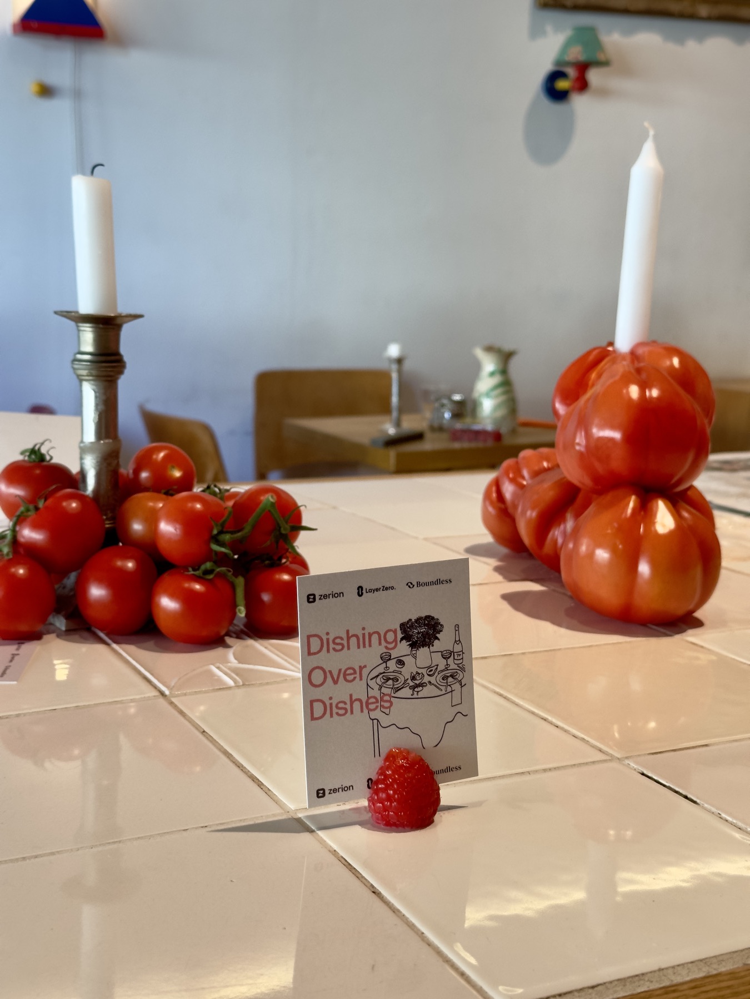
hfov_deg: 30.3
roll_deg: -1.0
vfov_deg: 39.7
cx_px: 375
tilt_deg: -9.3
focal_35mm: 48
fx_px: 1387
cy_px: 500
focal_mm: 6.86
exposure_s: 1/50
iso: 64
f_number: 1.78
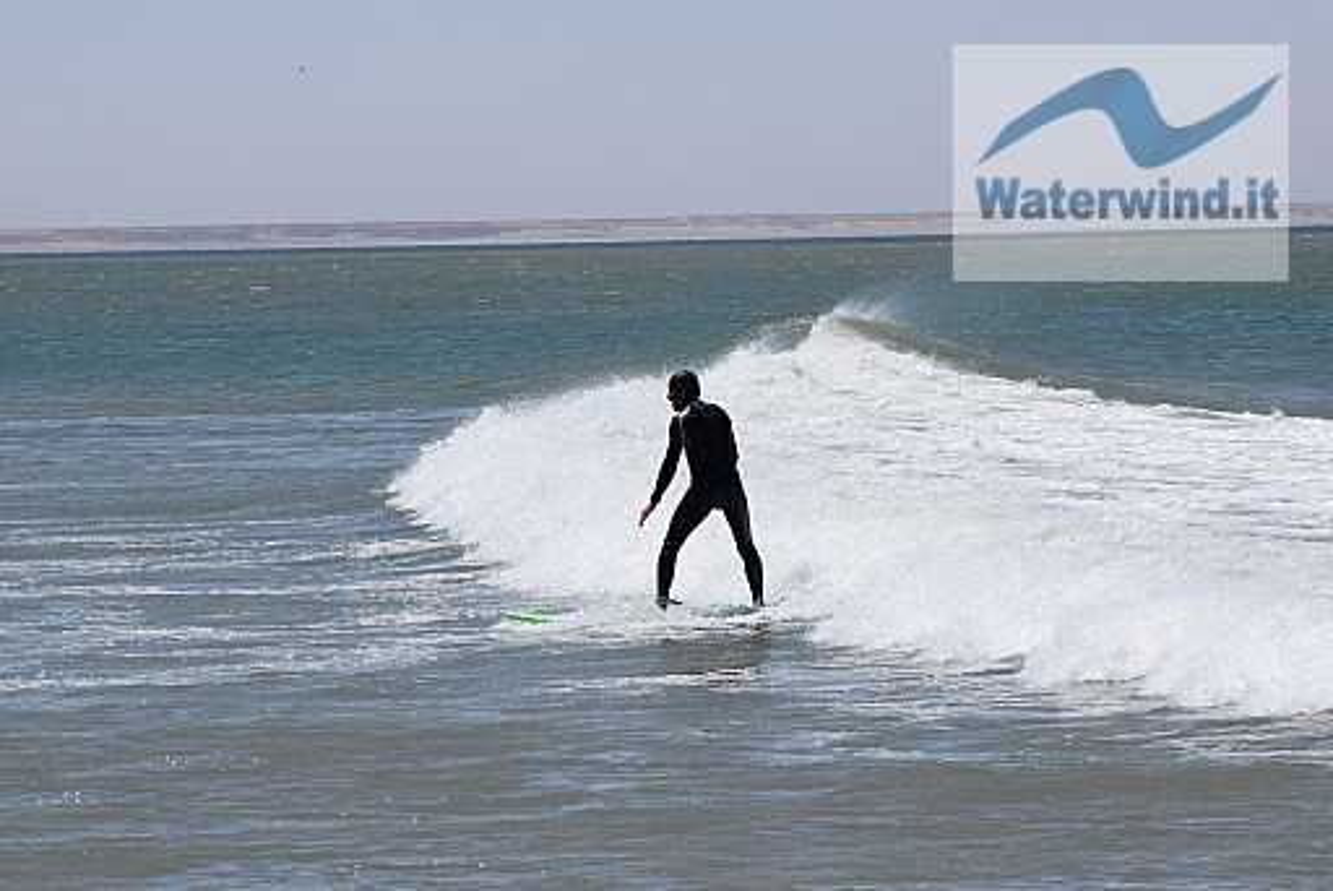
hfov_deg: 10.2
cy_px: 446
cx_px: 666
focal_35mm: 202
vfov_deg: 6.8
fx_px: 7502
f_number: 13
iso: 200
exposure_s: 1/640
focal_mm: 135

====

Your copy should hold each line above exactly and no pictures at all.

WRITTEN ANSWER:
hfov_deg: 30.3
roll_deg: -1.0
vfov_deg: 39.7
cx_px: 375
tilt_deg: -9.3
focal_35mm: 48
fx_px: 1387
cy_px: 500
focal_mm: 6.86
exposure_s: 1/50
iso: 64
f_number: 1.78
hfov_deg: 10.2
cy_px: 446
cx_px: 666
focal_35mm: 202
vfov_deg: 6.8
fx_px: 7502
f_number: 13
iso: 200
exposure_s: 1/640
focal_mm: 135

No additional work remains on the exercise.